Segment Start: Data under study

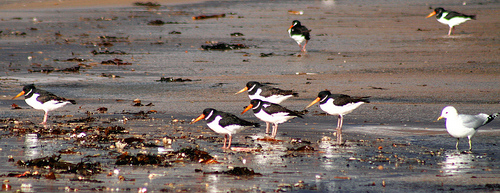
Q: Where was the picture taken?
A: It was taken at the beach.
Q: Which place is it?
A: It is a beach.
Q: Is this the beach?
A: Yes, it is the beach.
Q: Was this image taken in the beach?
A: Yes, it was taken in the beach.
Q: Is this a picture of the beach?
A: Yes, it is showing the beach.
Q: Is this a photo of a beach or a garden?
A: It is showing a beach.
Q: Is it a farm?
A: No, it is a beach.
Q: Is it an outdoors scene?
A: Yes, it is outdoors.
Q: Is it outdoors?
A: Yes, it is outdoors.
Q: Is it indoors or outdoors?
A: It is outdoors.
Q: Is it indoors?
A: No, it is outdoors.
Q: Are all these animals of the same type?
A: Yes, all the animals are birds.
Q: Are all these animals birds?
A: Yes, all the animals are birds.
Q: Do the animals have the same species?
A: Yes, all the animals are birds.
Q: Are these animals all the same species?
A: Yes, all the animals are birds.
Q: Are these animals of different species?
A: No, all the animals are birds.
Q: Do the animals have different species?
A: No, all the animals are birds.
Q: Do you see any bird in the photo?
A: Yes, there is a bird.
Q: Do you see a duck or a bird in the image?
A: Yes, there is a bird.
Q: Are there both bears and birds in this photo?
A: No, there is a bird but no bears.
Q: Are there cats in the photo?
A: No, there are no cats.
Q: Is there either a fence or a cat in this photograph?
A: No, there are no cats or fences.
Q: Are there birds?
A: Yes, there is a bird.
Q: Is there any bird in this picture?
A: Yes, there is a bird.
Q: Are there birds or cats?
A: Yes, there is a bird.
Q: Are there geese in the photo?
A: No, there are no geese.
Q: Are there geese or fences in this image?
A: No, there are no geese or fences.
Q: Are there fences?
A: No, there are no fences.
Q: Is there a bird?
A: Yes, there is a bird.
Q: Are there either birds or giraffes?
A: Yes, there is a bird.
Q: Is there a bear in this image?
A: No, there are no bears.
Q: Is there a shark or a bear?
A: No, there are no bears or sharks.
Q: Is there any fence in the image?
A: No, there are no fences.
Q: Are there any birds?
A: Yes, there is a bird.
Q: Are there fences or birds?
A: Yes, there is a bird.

Segment End: Data under study

■ Exercise brief ■
Put every line of the records above into a Markdown table with two columns: Row, holding the line's number, and Text, holding the line itself. Skip blank lines, and leave the pictures out of the table.

■ Solution for this exercise ■
| Row | Text |
|---|---|
| 1 | Q: Where was the picture taken? |
| 2 | A: It was taken at the beach. |
| 3 | Q: Which place is it? |
| 4 | A: It is a beach. |
| 5 | Q: Is this the beach? |
| 6 | A: Yes, it is the beach. |
| 7 | Q: Was this image taken in the beach? |
| 8 | A: Yes, it was taken in the beach. |
| 9 | Q: Is this a picture of the beach? |
| 10 | A: Yes, it is showing the beach. |
| 11 | Q: Is this a photo of a beach or a garden? |
| 12 | A: It is showing a beach. |
| 13 | Q: Is it a farm? |
| 14 | A: No, it is a beach. |
| 15 | Q: Is it an outdoors scene? |
| 16 | A: Yes, it is outdoors. |
| 17 | Q: Is it outdoors? |
| 18 | A: Yes, it is outdoors. |
| 19 | Q: Is it indoors or outdoors? |
| 20 | A: It is outdoors. |
| 21 | Q: Is it indoors? |
| 22 | A: No, it is outdoors. |
| 23 | Q: Are all these animals of the same type? |
| 24 | A: Yes, all the animals are birds. |
| 25 | Q: Are all these animals birds? |
| 26 | A: Yes, all the animals are birds. |
| 27 | Q: Do the animals have the same species? |
| 28 | A: Yes, all the animals are birds. |
| 29 | Q: Are these animals all the same species? |
| 30 | A: Yes, all the animals are birds. |
| 31 | Q: Are these animals of different species? |
| 32 | A: No, all the animals are birds. |
| 33 | Q: Do the animals have different species? |
| 34 | A: No, all the animals are birds. |
| 35 | Q: Do you see any bird in the photo? |
| 36 | A: Yes, there is a bird. |
| 37 | Q: Do you see a duck or a bird in the image? |
| 38 | A: Yes, there is a bird. |
| 39 | Q: Are there both bears and birds in this photo? |
| 40 | A: No, there is a bird but no bears. |
| 41 | Q: Are there cats in the photo? |
| 42 | A: No, there are no cats. |
| 43 | Q: Is there either a fence or a cat in this photograph? |
| 44 | A: No, there are no cats or fences. |
| 45 | Q: Are there birds? |
| 46 | A: Yes, there is a bird. |
| 47 | Q: Is there any bird in this picture? |
| 48 | A: Yes, there is a bird. |
| 49 | Q: Are there birds or cats? |
| 50 | A: Yes, there is a bird. |
| 51 | Q: Are there geese in the photo? |
| 52 | A: No, there are no geese. |
| 53 | Q: Are there geese or fences in this image? |
| 54 | A: No, there are no geese or fences. |
| 55 | Q: Are there fences? |
| 56 | A: No, there are no fences. |
| 57 | Q: Is there a bird? |
| 58 | A: Yes, there is a bird. |
| 59 | Q: Are there either birds or giraffes? |
| 60 | A: Yes, there is a bird. |
| 61 | Q: Is there a bear in this image? |
| 62 | A: No, there are no bears. |
| 63 | Q: Is there a shark or a bear? |
| 64 | A: No, there are no bears or sharks. |
| 65 | Q: Is there any fence in the image? |
| 66 | A: No, there are no fences. |
| 67 | Q: Are there any birds? |
| 68 | A: Yes, there is a bird. |
| 69 | Q: Are there fences or birds? |
| 70 | A: Yes, there is a bird. |